Saved data entries:
|---|

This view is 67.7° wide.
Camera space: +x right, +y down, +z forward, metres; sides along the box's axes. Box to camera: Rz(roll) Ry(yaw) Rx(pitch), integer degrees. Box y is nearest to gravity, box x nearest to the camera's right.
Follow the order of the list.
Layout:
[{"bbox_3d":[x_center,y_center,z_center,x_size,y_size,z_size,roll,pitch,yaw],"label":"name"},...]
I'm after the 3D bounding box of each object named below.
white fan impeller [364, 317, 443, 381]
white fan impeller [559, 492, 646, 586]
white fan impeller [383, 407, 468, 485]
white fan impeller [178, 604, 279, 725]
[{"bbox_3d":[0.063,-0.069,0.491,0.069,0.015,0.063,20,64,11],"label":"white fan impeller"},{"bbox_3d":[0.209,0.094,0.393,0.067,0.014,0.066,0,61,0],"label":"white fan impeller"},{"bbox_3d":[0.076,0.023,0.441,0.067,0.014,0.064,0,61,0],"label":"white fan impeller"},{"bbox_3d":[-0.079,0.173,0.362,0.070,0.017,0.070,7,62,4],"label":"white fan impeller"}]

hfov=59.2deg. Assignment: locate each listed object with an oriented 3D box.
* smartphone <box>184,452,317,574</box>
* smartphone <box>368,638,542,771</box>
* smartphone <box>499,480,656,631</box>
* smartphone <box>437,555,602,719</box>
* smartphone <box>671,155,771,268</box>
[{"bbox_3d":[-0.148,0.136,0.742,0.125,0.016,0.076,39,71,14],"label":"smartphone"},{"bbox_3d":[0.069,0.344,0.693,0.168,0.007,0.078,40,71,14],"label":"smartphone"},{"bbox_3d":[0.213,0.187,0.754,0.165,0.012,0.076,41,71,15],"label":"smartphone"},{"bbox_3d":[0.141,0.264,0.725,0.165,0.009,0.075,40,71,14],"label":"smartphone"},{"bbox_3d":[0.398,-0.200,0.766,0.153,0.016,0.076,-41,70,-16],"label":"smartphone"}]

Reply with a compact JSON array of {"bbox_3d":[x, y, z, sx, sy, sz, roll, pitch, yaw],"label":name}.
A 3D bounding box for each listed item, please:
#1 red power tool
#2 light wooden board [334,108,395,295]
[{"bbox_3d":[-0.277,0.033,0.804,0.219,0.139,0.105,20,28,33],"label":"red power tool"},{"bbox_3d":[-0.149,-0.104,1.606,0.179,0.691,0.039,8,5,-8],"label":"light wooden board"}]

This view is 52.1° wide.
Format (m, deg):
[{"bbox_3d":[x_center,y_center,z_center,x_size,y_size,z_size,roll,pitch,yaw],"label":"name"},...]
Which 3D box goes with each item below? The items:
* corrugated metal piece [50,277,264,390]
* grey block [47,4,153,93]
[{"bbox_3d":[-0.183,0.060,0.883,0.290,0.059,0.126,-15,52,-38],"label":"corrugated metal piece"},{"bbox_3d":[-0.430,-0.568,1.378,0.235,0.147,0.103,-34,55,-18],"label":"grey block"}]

|---|

### [ACTION ITEM]
Reprint the data above from the opening line to the line holding "white fan impeller [383, 407, 468, 485]", inclusive, and nothing else.

### [WRITTEN ANSWER]
This view is 67.7° wide.
Camera space: +x right, +y down, +z forward, metres; sides along the box's axes. Box to camera: Rz(roll) Ry(yaw) Rx(pitch), integer degrees. Box y is nearest to gravity, box x nearest to the camera's right.
Follow the order of the list.
Layout:
[{"bbox_3d":[x_center,y_center,z_center,x_size,y_size,z_size,roll,pitch,yaw],"label":"name"},...]
I'm after the 3D bounding box of each object named below.
white fan impeller [364, 317, 443, 381]
white fan impeller [559, 492, 646, 586]
white fan impeller [383, 407, 468, 485]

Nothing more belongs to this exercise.